The thing with a lacto hot sauce is that it takes a considerable long time to get its sour on, and it may be kind of sluggish to start fermenting at all. Which is why I would recommend adding a bioactive starter to get it going. A couple of tablespoons of the liquid that concentrates at the top of a tub of yogurt should do the trick. Or, if you’re like me and have lots of other pickles floating around at home, a tablespoon of brine or sauerkraut juice really gets those red peppers moving.
Intrepid fermenteers: this recipe should be a walk in the park for all of you. Pickling apprentices: give it a try.
Fermented red hot pepper sauce makes a delicious addition to all kinds of foods — not just Vietnamese. And come winter, when there are no more fresh hot peppers to be found, you’ll be glad you have it around.
1 generous quart Red Hot Peppers, stemmed
8-10 Cloves of Garlic
2 tbsp Thai Fish Sauce (or more, if you’d prefer a saltier final product)

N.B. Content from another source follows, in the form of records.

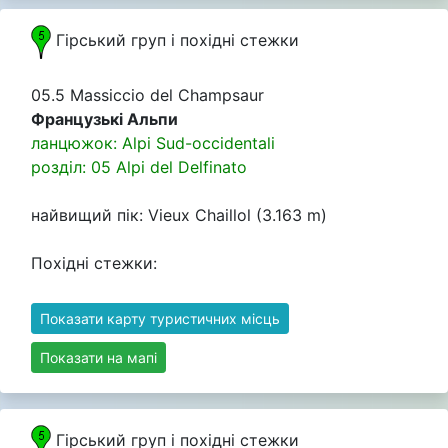
Гірський груп i похідні стежки
05.5 Massiccio del Champsaur
Французькі Альпи
ланцюжок: Alpi Sud-occidentali
розділ: 05 Alpi del Delfinato
найвищий пік: Vieux Chaillol (3.163 m)
Похідні стежки:
Показати карту туристичних місць
Показати на мапі
Гірський груп i похідні стежки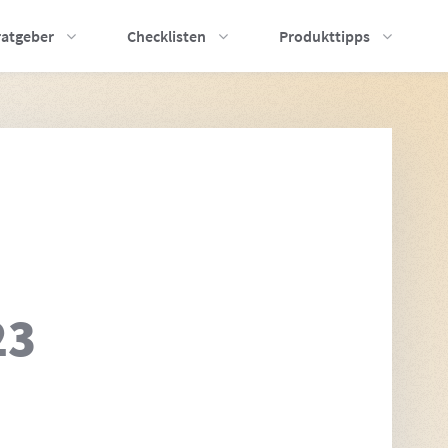
ratgeber
Checklisten
Produkttipps
23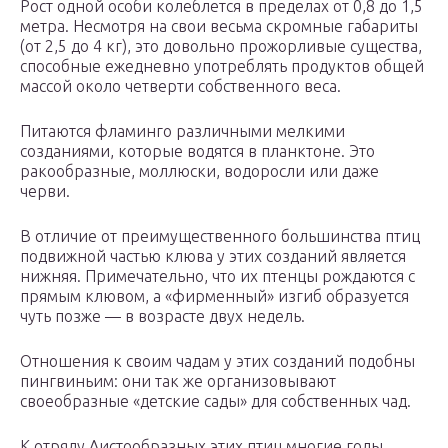
Рост одной особи колеблется в пределах от 0,8 до 1,5
метра. Несмотря на свои весьма скромные габариты
(от 2,5 до 4 кг), это довольно прожорливые существа,
способные ежедневно употреблять продуктов общей
массой около четверти собственного веса.
Питаются фламинго различными мелкими
созданиями, которые водятся в планктоне. Это
ракообразные, моллюски, водоросли или даже
черви.
В отличие от преимущественного большинства птиц
подвижной частью клюва у этих созданий является
нижняя. Примечательно, что их птенцы рождаются с
прямым клювом, а «фирменный» изгиб образуется
чуть позже — в возрасте двух недель.
Отношения к своим чадам у этих созданий подобны
пингвиньим: они так же организовывают
своеобразные «детские сады» для собственных чад.
К отряду Аистообразных этих птиц многие годы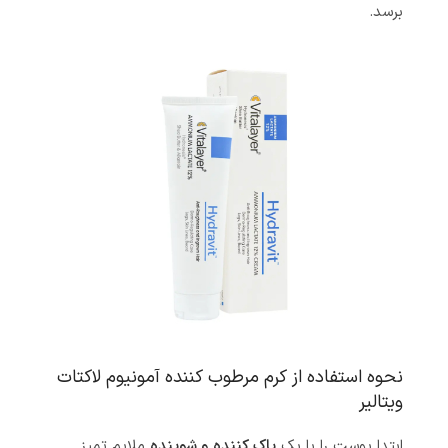
برسد.
نحوه استفاده از کرم مرطوب کننده آمونیوم لاکتات
ویتالیر
ابتدا پوست را با یک
پاک کننده و شوینده
ملایم تمیز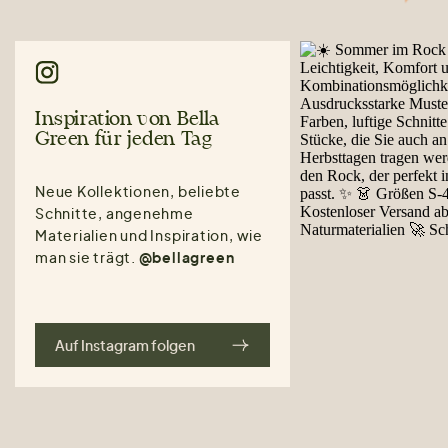
Inspiration von Bella
Green für jeden Tag
Neue Kollektionen, beliebte
Schnitte, angenehme
Materialien und Inspiration, wie
man sie trägt.
@bellagreen
Auf Instagram folgen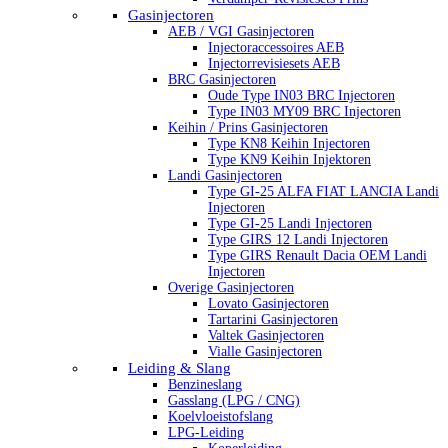
Gasinjectoren
AEB / VGI Gasinjectoren
Injectoraccessoires AEB
Injectorrevisiesets AEB
BRC Gasinjectoren
Oude Type IN03 BRC Injectoren
Type IN03 MY09 BRC Injectoren
Keihin / Prins Gasinjectoren
Type KN8 Keihin Injectoren
Type KN9 Keihin Injektoren
Landi Gasinjectoren
Type GI-25 ALFA FIAT LANCIA Landi
Injectoren
Type GI-25 Landi Injectoren
Type GIRS 12 Landi Injectoren
Type GIRS Renault Dacia OEM Landi
Injectoren
Overige Gasinjectoren
Lovato Gasinjectoren
Tartarini Gasinjectoren
Valtek Gasinjectoren
Vialle Gasinjectoren
Leiding & Slang
Benzineslang
Gasslang (LPG / CNG)
Koelvloeistofslang
LPG-Leiding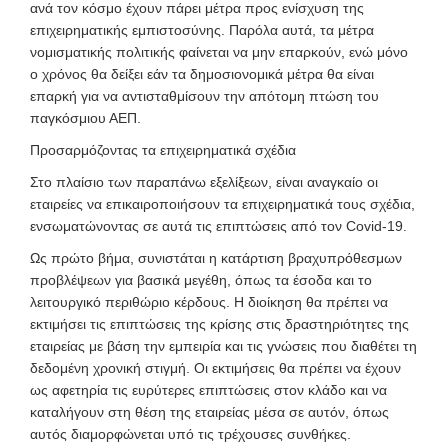
ανά τον κόσμο έχουν πάρει μέτρα προς ενίσχυση
της
επιχειρηματικής εμπιστοσύνης. Παρόλα αυτά, τα μέτρα
νομισματικής πολιτικής φαίνεται να μην επαρκούν, ενώ μόνο
ο χρόνος θα δείξει εάν τα δημοσιονομικά μέτρα θα είναι
επαρκή για να αντισταθμίσουν την απότομη πτώση του
παγκόσμιου ΑΕΠ.
Προσαρμόζοντας τα επιχειρηματικά σχέδια
Στο πλαίσιο των παραπάνω εξελίξεων, είναι αναγκαίο οι
εταιρείες να επικαιροποιήσουν τα επιχειρηματικά τους σχέδια,
ενσωματώνοντας σε αυτά τις επιπτώσεις από τον Covid-19.
Ως πρώτο βήμα, συνιστάται η κατάρτιση βραχυπρόθεσμων
προβλέψεων για βασικά μεγέθη, όπως τα έσοδα και το
λειτουργικό περιθώριο κέρδους. Η διοίκηση θα πρέπει να
εκτιμήσει τις επιπτώσεις της κρίσης στις δραστηριότητες της
εταιρείας με βάση την εμπειρία και τις γνώσεις που διαθέτει τη
δεδομένη χρονική στιγμή
. Οι εκτιμήσεις θα πρέπει να έχουν
ως αφετηρία τις ευρύτερες επιπτώσεις στον κλάδο και να
καταλήγουν στη θέση της εταιρείας μέσα σε αυτόν, όπως
αυτός διαμορφώνεται υπό τις τρέχουσες συνθήκες.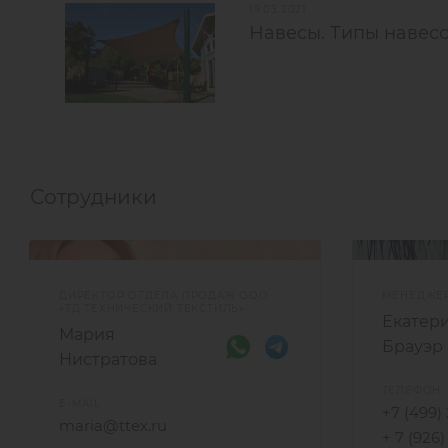
19.03.2021
Навесы. Типы навесо
Сотрудники
ДИРЕКТОР ОТДЕЛА ПРОДАЖ ООО
МЕНЕДЖЕ
«ТД ТЕХНИЧЕСКИЙ ТЕКСТИЛЬ»
Екатер
Мария
Брауэр
Нистратова
ТЕЛЕФОН
E-MAIL
+7 (499)
maria@ttex.ru
+ 7 (926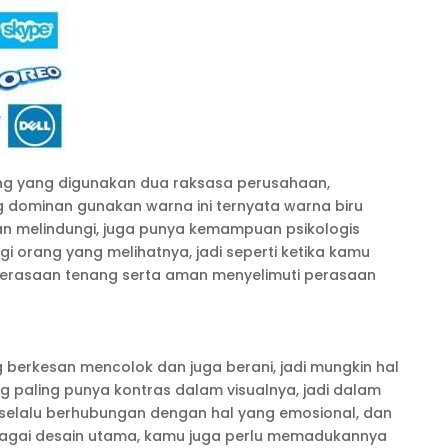
ding yang digunakan dua raksasa perusahaan,
g dominan gunakan warna ini ternyata warna biru
an melindungi, juga punya kemampuan psikologis
i orang yang melihatnya, jadi seperti ketika kamu
 perasaan tenang serta aman menyelimuti perasaan
g berkesan mencolok dan juga berani, jadi mungkin hal
ng paling punya kontras dalam visualnya, jadi dalam
g selalu berhubungan dengan hal yang emosional, dan
bagai desain utama, kamu juga perlu memadukannya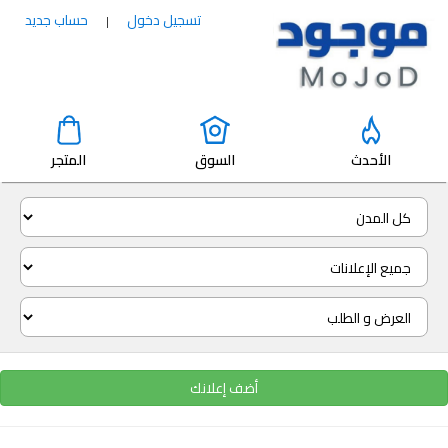
تسجيل دخول
حساب جديد
|
الأحدث
السوق
المتجر
أضف إعلانك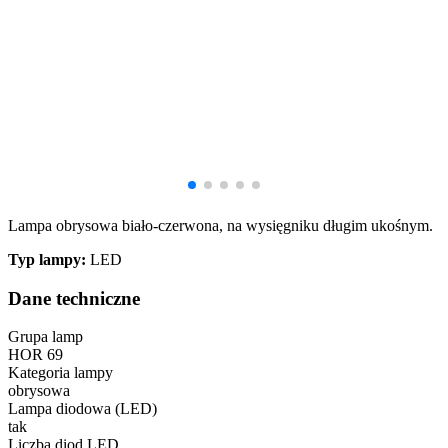
Lampa obrysowa biało-czerwona, na wysięgniku długim ukośnym.
Typ lampy:
LED
Dane techniczne
Grupa lamp
HOR 69
Kategoria lampy
obrysowa
Lampa diodowa (LED)
tak
Liczba diod LED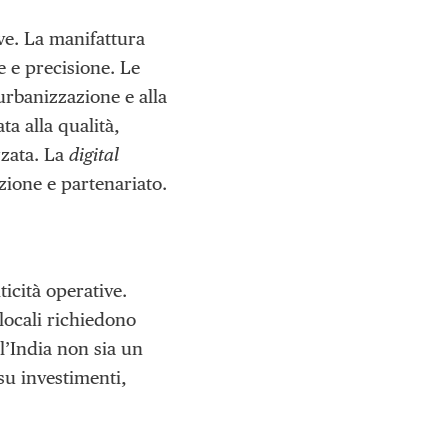
ve. La manifattura
 e precisione. Le
’urbanizzazione e alla
a alla qualità,
zzata. La
digital
azione e partenariato.
icità operative.
 locali richiedono
 l’India non sia un
su investimenti,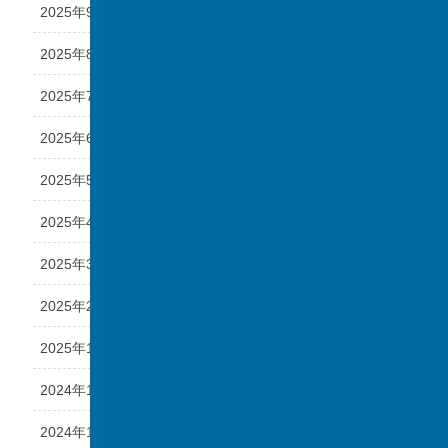
2025年9月
2025年8月
2025年7月
2025年6月
2025年5月
2025年4月
2025年3月
2025年2月
2025年1月
2024年12月
2024年11月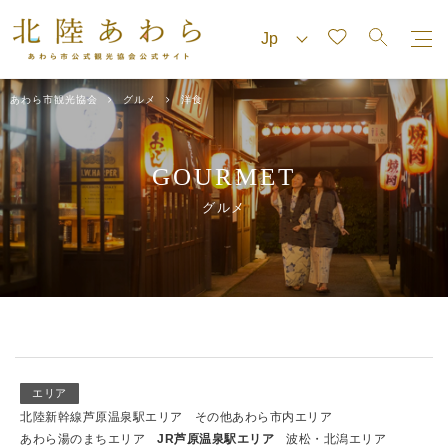
あわら市観光協会
グルメ
洋食
GOURMET
グルメ
エリア
北陸新幹線芦原温泉駅エリア
その他あわら市内エリア
あわら湯のまちエリア
JR芦原温泉駅エリア
波松・北潟エリア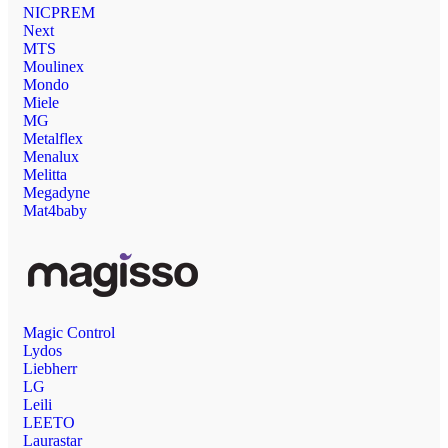
NICPREM
Next
MTS
Moulinex
Mondo
Miele
MG
Metalflex
Menalux
Melitta
Megadyne
Mat4baby
Magic Control
Lydos
Liebherr
LG
Leili
LEETO
Laurastar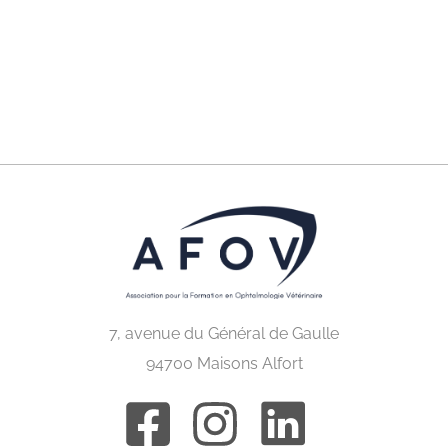
7, avenue du Général de Gaulle
94700 Maisons Alfort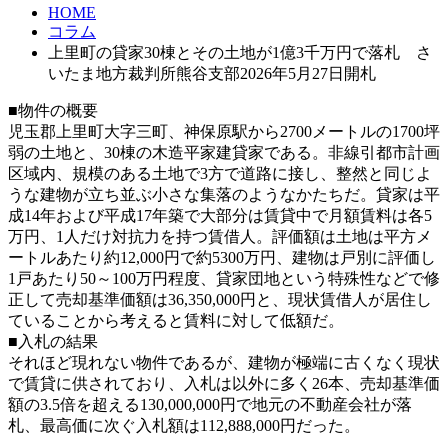
HOME
コラム
上里町の貸家30棟とその土地が1億3千万円で落札 さ
いたま地方裁判所熊谷支部2026年5月27日開札
■物件の概要
児玉郡上里町大字三町、神保原駅から2700メートルの1700坪
弱の土地と、30棟の木造平家建貸家である。非線引都市計画
区域内、規模のある土地で3方で道路に接し、整然と同じよ
うな建物が立ち並ぶ小さな集落のようなかたちだ。貸家は平
成14年および平成17年築で大部分は賃貸中で月額賃料は各5
万円、1人だけ対抗力を持つ賃借人。評価額は土地は平方メ
ートルあたり約12,000円で約5300万円、建物は戸別に評価し
1戸あたり50～100万円程度、貸家団地という特殊性などで修
正して売却基準価額は36,350,000円と、現状賃借人が居住し
ていることから考えると賃料に対して低額だ。
■入札の結果
それほど現れない物件であるが、建物が極端に古くなく現状
で賃貸に供されており、入札は以外に多く26本、売却基準価
額の3.5倍を超える130,000,000円で地元の不動産会社が落
札、最高価に次ぐ入札額は112,888,000円だった。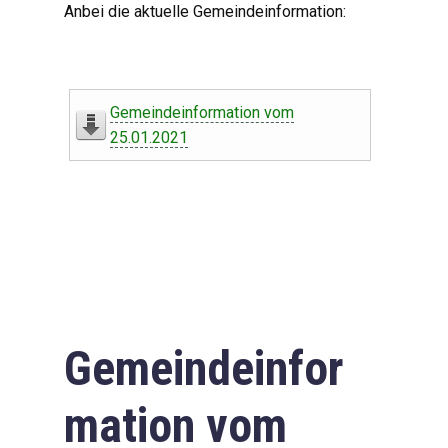
Anbei die aktuelle Gemeindeinformation:
Gemeindeinformation vom
25.01.2021
Gemeindeinfor
mation vom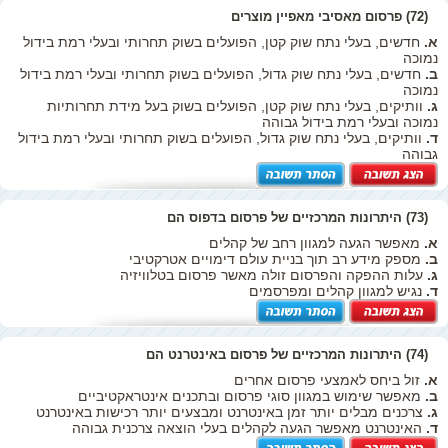
(72) פרסום מאסיבי מאפיין מוצרים
א.
חדשים, בעלי נתח שוק קטן, הפועלים בשוק תחרותי ובעלי רמת בידול
נמוכה
ב.
חדשים, בעלי נתח שוק גדול, הפועלים בשוק תחרותי ובעלי רמת בידול
נמוכה
ג.
וותיקים, בעלי נתח שוק קטן, הפועלים בשוק בעל מידת תחרותיות
נמוכה ובעלי רמת בידול גבוהה
ד.
וותיקים, בעלי נתח שוק גדול, הפועלים בשוק תחרותי ובעלי רמת בידול
גבוהה
(73) היתרונות המרכזיים של פרסום בדפוס הם
א.
מאפשר הגעה למגוון רחב של קהלים
ב.
מספק מידע רב תוך בניית עולם דימויים אטרקטיבי
ג.
עלות ההפקה והפרסום זולה מאשר פרסום בטלוויזיה
ד.
נגיש למגוון קהלים ומפרסמים
(74) היתרונות המרכזיים של פרסום באינטרנט הם
א.
זול ביחס לאמצעי פרסום אחרים
ב.
מאפשר שימוש במגוון סוגי פרסום ובתכנים אינטראקטיביים
ג.
צרכנים מבלים יותר זמן באינטרנט ומבצעים יותר רכישות באינטרנט
ד.
האינטרנט מאפשר הגעה לקהלים בעלי הוצאה צרכנית גבוהה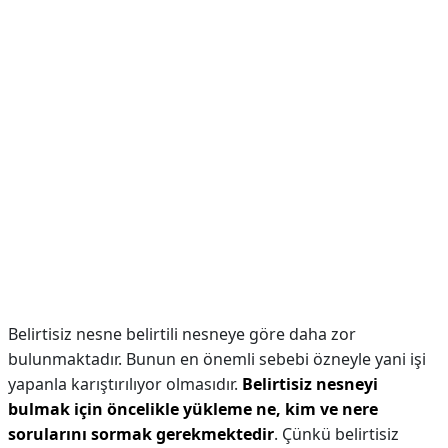
Belirtisiz nesne belirtili nesneye göre daha zor
bulunmaktadır. Bunun en önemli sebebi özneyle yani işi
yapanla karıştırılıyor olmasıdır.
Belirtisiz nesneyi
bulmak için öncelikle yükleme ne, kim ve nere
sorularını sormak gerekmektedir
. Çünkü belirtisiz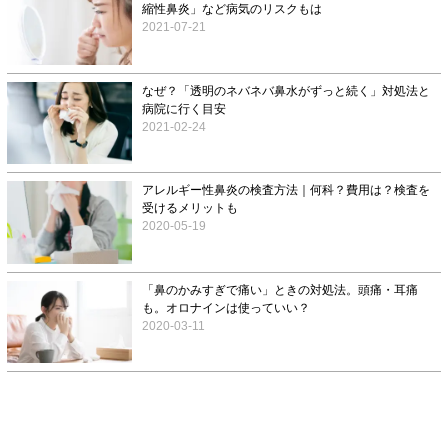
縮性鼻炎」など病気のリスクもは
2021-07-21
なぜ？「透明のネバネバ鼻水がずっと続く」対処法と
病院に行く目安
2021-02-24
アレルギー性鼻炎の検査方法｜何科？費用は？検査を
受けるメリットも
2020-05-19
「鼻のかみすぎで痛い」ときの対処法。頭痛・耳痛
も。オロナインは使っていい？
2020-03-11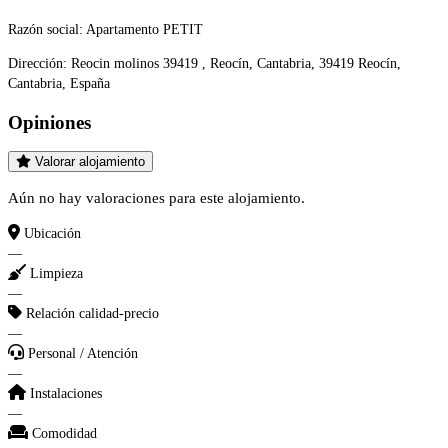
Razón social:
Apartamento PETIT
Dirección:
Reocin molinos 39419 , Reocín, Cantabria, 39419 Reocín,
Cantabria, España
Opiniones
Valorar alojamiento
Aún no hay valoraciones para este alojamiento.
Ubicación
—
Limpieza
—
Relación calidad-precio
—
Personal / Atención
—
Instalaciones
—
Comodidad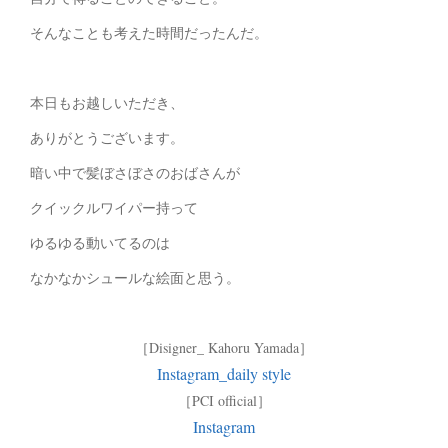
そんなことも考えた時間だったんだ。
本日もお越しいただき、
ありがとうございます。
暗い中で髪ぼさぼさのおばさんが
クイックルワイパー持って
ゆるゆる動いてるのは
なかなかシュールな絵面と思う。
［Disigner_ Kahoru Yamada］
Instagram_daily style
［PCI official］
Instagram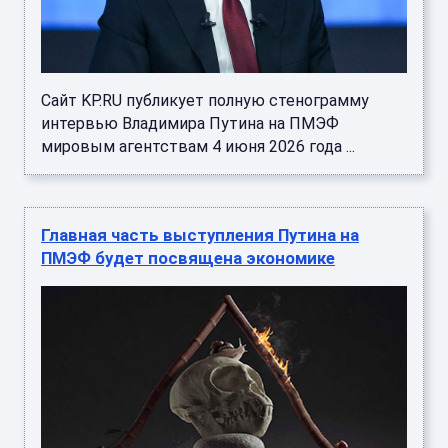
Сайт KP.RU публикует полную стенограмму
интервью Владимира Путина на ПМЭФ
мировым агентствам 4 июня 2026 года ...
Главная часть выступления Путина на
ПМЭФ будет посвящена экономике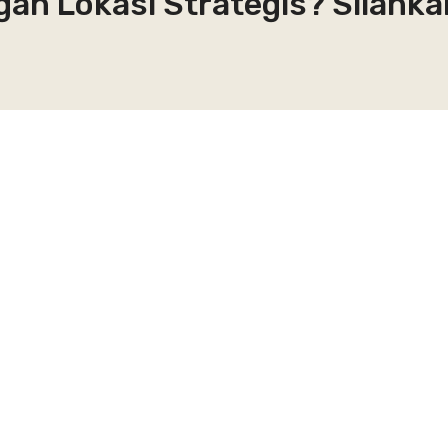
gan Lokasi Strategis? Silahk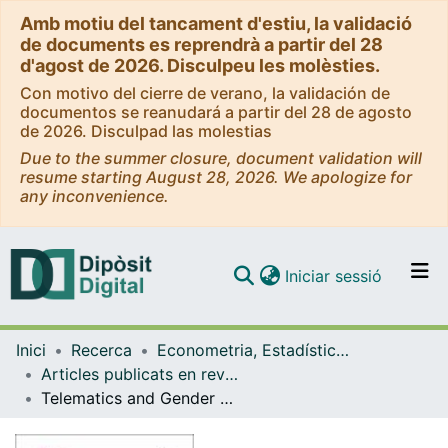
Amb motiu del tancament d'estiu, la validació
de documents es reprendrà a partir del 28
d'agost de 2026. Disculpeu les molèsties.
Con motivo del cierre de verano, la validación de
documentos se reanudará a partir del 28 de agosto
de 2026. Disculpad las molestias
Due to the summer closure, document validation will
resume starting August 28, 2026. We apologize for
any inconvenience.
(current)
Iniciar sessió
Comunitats i col·leccions
Inici
Recerca
Econometria, Estadística i Economia Aplicada
Navega per tot el DD
Articles publicats en revistes (Econometria, Estadística i Economia Aplicada)
Com publicar
Telematics and Gender Discrimination: Some Usage-Based Evidence on Whether Men's Risk of Accidents Differs from Women's
Contacte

1 tbsp Starter Liquid (whey from yogurt, or sauerkraut juice with live active cultures)
1.5 tsp Granulated Sugar
Olive Oil
To the workbowl of a food processor, add the peppers and garlic, and chop until the mixture is chunky but well integrated (10-15 seconds). Add the fish sauce, sugar, starter liquid, and just a small drizzle of olive oil. Mix with a spatula, and scrape down the sides. Then whiz the food processor until the whole thing is puréed.
Pack the mixture tightly into a clean quart-sized jar, cover loosely with a plastic lid, and store in a dark place at room temperature for one to two weeks, or until it has soured to taste. Once you judge it done, move your hot sauce to the refrigerator.
This ferment has a tendency to separate (liquid on the bottom, solids on top). So while it’s at room temperature, I would recommend checking on it every two days or so, giving it a thorough stir, and pushing it back down with the back of a spoon.
Unless you like burning hands (the pain, not the eminently useful D&D spell), I would also recommend wearing gloves when you make this.
To use, add a tablespoon or so of your hot sauce to pasta sauce, or roasted vegetables, or pretty much anything else that you’re cooking tonight. It will add a complex spicy flavor that will be sure to impress all but the most ardent capsicumophobes in your life.